Consider the following:
Sure, some companies are overvalued at the end of the day, some companies work in very lucrative markets and as a consequence are essentially swimming in cash, oftentimes being too large to fail. Yet, the bottom line is that if my life circumstances have lead me to working in a company that earns less, i can also expect to earn less, thus, my ability to make savings and prepare myself for the worst case situations that life could throw at me (like health issues) is limited.
So how do i cope with that?
I rent my servers on Time4VPS, a lovely cheap Lithuanian VPS provider because i cannot afford Azure, AWS, GCP or any other of the expensive mainstream platforms out there. My homelab has 200GEs which some could consider e-waste with the cheapest components that i could get - i don't need it to be performant or flashy, just an environment for me to learn in. I colocate as many of my actual services within Docker Swarm clusters and overprovision them to get the density be as good as humanly possible.
Actually, if you'd like to make my life a bit easier, have a look at the Time4VPS affiliate link above - not only could you get some cheap VPSes for any of your own personal projects, but you'd also allow me to pay less for hosting my own stuff, including this blog!
I buy some of my clothes and shoes on AliExpress. My phone cost me about 100 euros and i bought it only when my old Android phone's battery started bloating and once i realized that i don't have a backup phone should it die. Currently, i live with my parents, because even though i technically could afford my own place, that would prevent me from building up these savings. In regards to entertainment, i mostly play free to play video games, or do the occasional Steam sale where you can get 5-10 year old classic titles for a few euros. I read a lot of books, because you can also get those for cheap. I don't eat out often if at all (perhaps due to some social anxiety as well) and cook most of my own meals.

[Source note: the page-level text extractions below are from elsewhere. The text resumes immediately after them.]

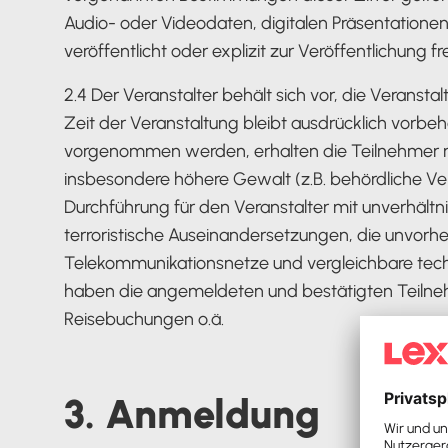
Audio- oder Videodaten, digitalen Präsentationen 
veröffentlicht oder explizit zur Veröffentlichung 
2.4 Der Veranstalter behält sich vor, die Veran
Zeit der Veranstaltung bleibt ausdrücklich vorb
vorgenommen werden, erhalten die Teilnehmer mö
insbesondere höhere Gewalt (z.B. behördliche Ve
Durchführung für den Veranstalter mit unverhäl
terroristische Auseinandersetzungen, die unvorhe
Telekommunikationsnetze und vergleichbare techn
haben die angemeldeten und bestätigten Teilnehm
Reisebuchungen o.ä.
3. Anmeldung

Back to the topic at hand, some people say that i don't have it nearly as bad as many in Africa, who cannot even get clean drinking water daily or who are exploited by western corporations for a few dollars a day or even a month. Others will tell me that i'm being paranoid and that i'm living too frugally. Both of them would be correct in regards to some of their points, mostly because their outlooks on life and their understandings of finances and their own personal circumstances would vary greatly.
There should definitely be more discussion about these earnings, as well as about income inequality, the implications of outsourcing, financial freedom, earning potentials and how a person can utilize their time more efficiently without wasting their potential. Maybe eventually i'll work for a company abroad remotely and will provide more value to them, improving my own financial situation. However, until that day comes, i will simply continue to not live above my means, be responsible with my finances and improve my skills as much as i can to gain marketable skills.
In conclusion, however, talking about these things does make me feel a bit worthless, as unfortunate as it is. Also, this might prompt employers to think along the lines of this: "Hey, this person disclosed how much they make, so even if we can and otherwise would offer them 5x what they make now, instead we'll offer them 2x and they'll still be happy." Because of this, i advocate for openness and transparency and am laying the contents of my wallet bare for everyone to see.